Chris “Mad Dog” Russo took the complete opposite stance and sh*t all over Orlovsky for taking a victory lap.
"He was a scrub in the NFL, this does not make up for that." – Mad Dog with no love for Dan Orlovsky's Pro Bowl performance. pic.twitter.com/FsfjNs3Z8q
Apparently Dan can’t enjoy a little bit of shine for his football-throwing prowess in business attire.
“Indoors in a pair of pants, tossing a football around, who cares for crying out loud? He ran out of the end zone! Nobody cares! That’s like Steve making 15 free throws in an empty gym, and then he goes into a ballgame and is 4-for-10 from the line with the game on the line…
I could do this! Hand me the ball! Yes I could! I throw the football that far. This is ridiculous! He was a scrub in the NFL. This does not make up for that!”
First Take host Molly Qerim offered to set up a scenario where Mad Dog could put his money where his mouth is and participate in the passing challenge. He seemed to agree to it.
Mad Dog is intentionally inflammatory, so he’s perfect for the blowhard live TV debate shtick. I’m sure he helps ESPN score ratings, just as Skip Bayless once did for many years by being a fraudulent charlatan. By-proxy viewer opinions like mine are precisely why Skip and Mad Dog are successful. They draw a reaction — and probably more hate-watchers than genuine fans. But hate-watchers are still watchers, right? ‘Round and ’round we go!
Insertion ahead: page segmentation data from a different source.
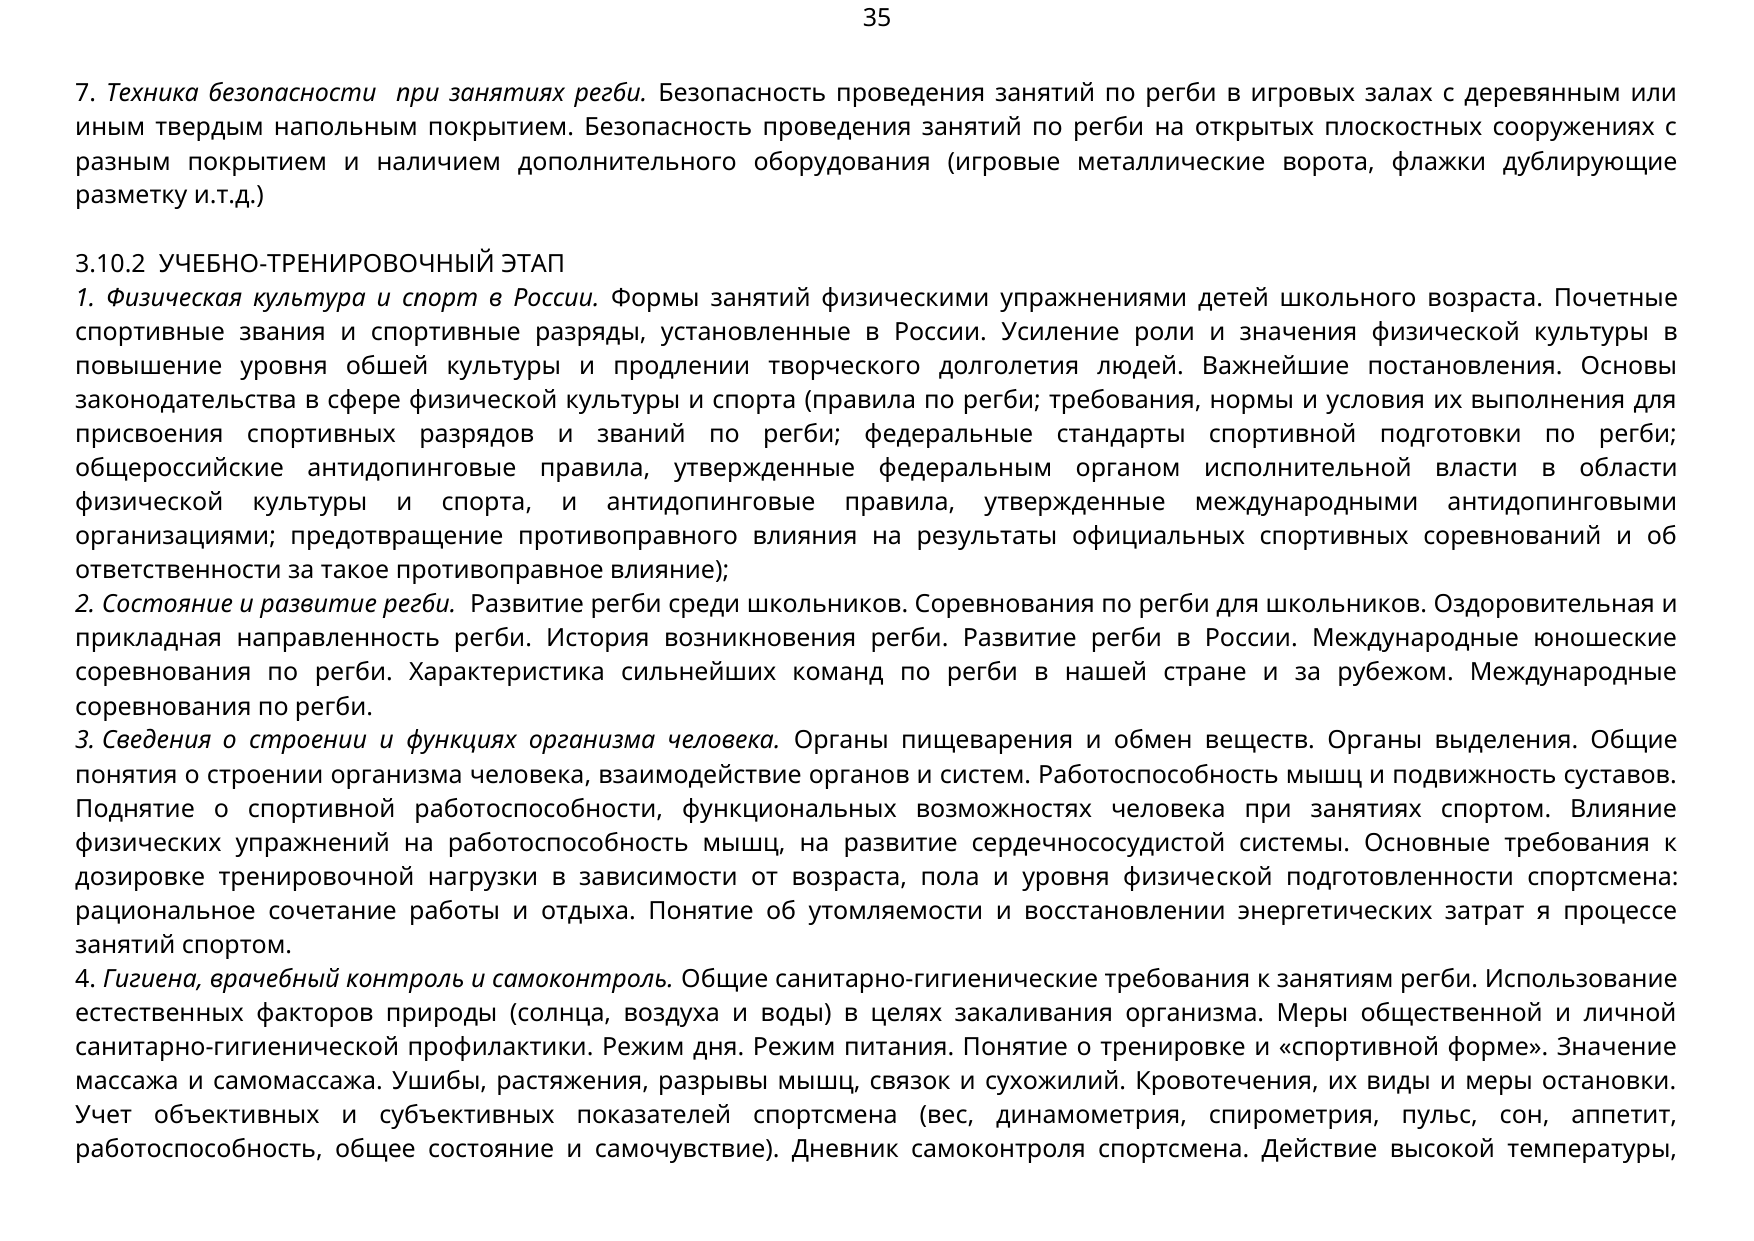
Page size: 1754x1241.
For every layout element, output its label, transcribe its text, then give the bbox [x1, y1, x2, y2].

text 3.10.2 УЧЕБНО-ТРЕНИРОВОЧНЫЙ ЭТАП [75, 245, 1679, 279]
text 7. Техника безопасности при занятиях регби. Безопасность проведения занятий по регби в игровых залах с деревянным или иным твердым напольным покрытием. Безопасность проведения занятий по регби на открытых плоскостных сооружениях с разным покрытием и наличием дополнительного оборудования (игровые металлические ворота, флажки дублирующие разметку и.т.д.) [75, 75, 1679, 211]
text 3. Сведения о строении и функциях организма человека. Органы пищеварения и обмен веществ. Органы выделения. Общие понятия о строении организма человека, взаимодействие органов и систем. Работоспособность мышц и подвижность суставов. Поднятие о спортивной работоспособности, функциональных возможностях человека при занятиях спортом. Влияние физических упражнений на работоспособность мышц, на развитие сердечнососудистой системы. Основные требования к дозировке тренировочной нагрузки в зависимости от возраста, пола и уровня физической подготовленности спортсмена: рациональное сочетание работы и отдыха. Понятие об утомляемости и восстановлении энергетических затрат я процессе занятий спортом. [75, 722, 1679, 961]
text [75, 961, 1679, 1165]
text 2. Состояние и развитие регби. Развитие регби среди школьников. Соревнования по регби для школьников. Оздоровительная и прикладная направленность регби. История возникновения регби. Развитие регби в России. Международные юношеские соревнования по peгби. Характеристика сильнейших команд по регби в нашей стране и за рубежом. Международные соревнования по регби. [75, 586, 1679, 722]
text 1. Физическая культура и спорт в России. Формы занятий физическими упражнениями детей школьного возраста. Почетные спортивные звания и спортивные разряды, установленные в России. Усиление роли и значения физической культуры в повышение уровня обшей культуры и продлении творческого долголетия людей. Важнейшие постановления. Основы законодательства в сфере физической культуры и спорта (правила по регби; требования, нормы и условия их выполнения для присвоения спортивных разрядов и званий по регби; федеральные стандарты спортивной подготовки по регби; общероссийские антидопинговые правила, утвержденные федеральным органом исполнительной власти в области физической культуры и спорта, и антидопинговые правила, утвержденные международными антидопинговыми организациями; предотвращение противоправного влияния на результаты официальных спортивных соревнований и об ответственности за такое противоправное влияние); [75, 279, 1679, 586]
Pat McAfee tried to get Orlovsky to take the bait and respond to Mad Dog’s nonsense. He chose to take the high road, but did say he thought the rant was “classless” (that it was):
I would love to see Mad Dog try to throw a football more than twenty yards. Or go head-to-head with Orlovsky. Get them to stand next to each other beforehand just to see the caliber of specimens we’re dealing with. The 6-foot-5 Orlovsky would tower over this clown, give him a raging Napoleon complex, totally get in his head before the duel started, and proceed to put him to shame. I’d be stunned if Mad Dog could even hit the close-range one-point bags more than once.
There is a zero point zero percent chance Mad Dog has the arm strength for the 10-point bucket, never mind the 4-pointers in the back corners of the end zone, or the small-target 5-pointer that requires a layered anticipatory throw with velocity to be on target.
With Mad Dog using the term “scrub” on a set alongside Stephen A., I couldn’t help but think back to Smith’s famous rant on notorious NBA bust Kwame Brown, which to be fair, he later regretted. Nevertheless, enjoy that saga to flush the sensory slime of Mad Dog out of your being, because I’m pretty sure nobody in their right mind actually likes him.